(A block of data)
'''

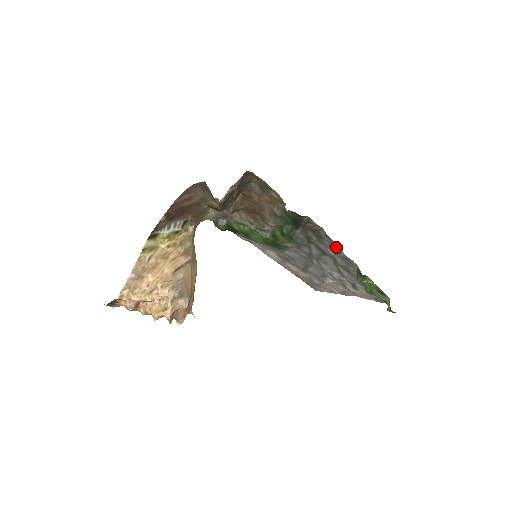
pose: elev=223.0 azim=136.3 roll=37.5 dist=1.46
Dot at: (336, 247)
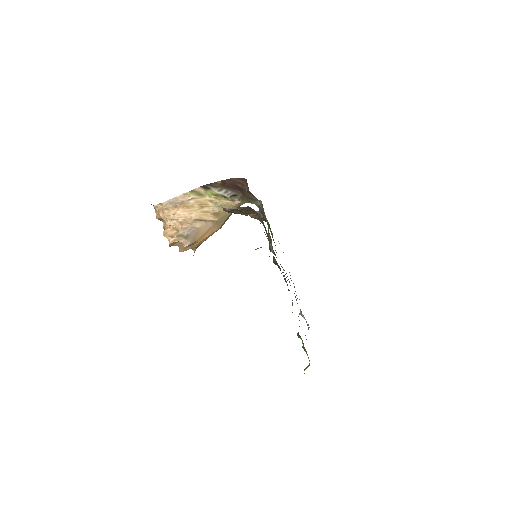
Dot at: occluded
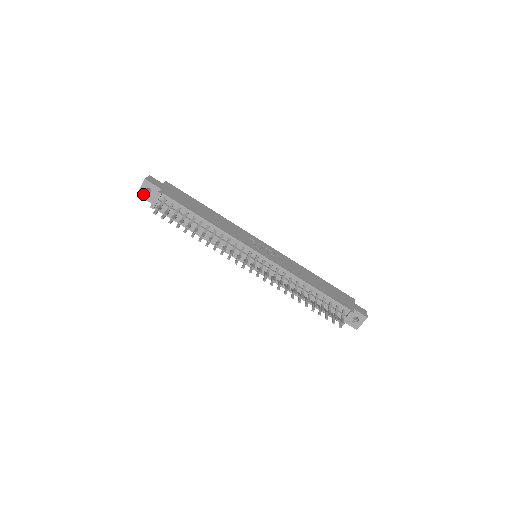
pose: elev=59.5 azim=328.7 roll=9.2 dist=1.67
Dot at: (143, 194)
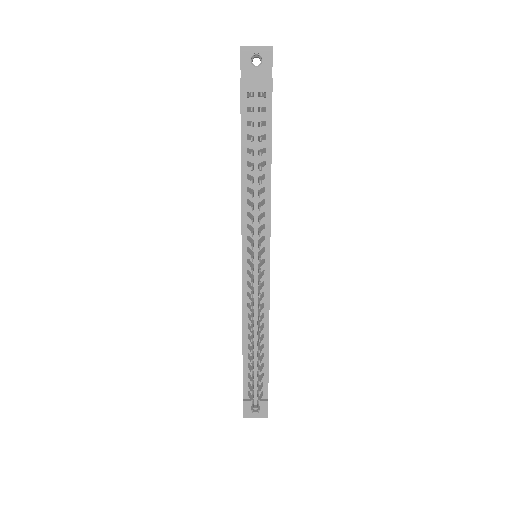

'''

--- Objective ---
Gather each line of the material above that contains the string "elev", and reproduce every such line unchanged.

--- Written response ---
pose: elev=223.0 azim=136.3 roll=37.5 dist=1.46
pose: elev=59.5 azim=328.7 roll=9.2 dist=1.67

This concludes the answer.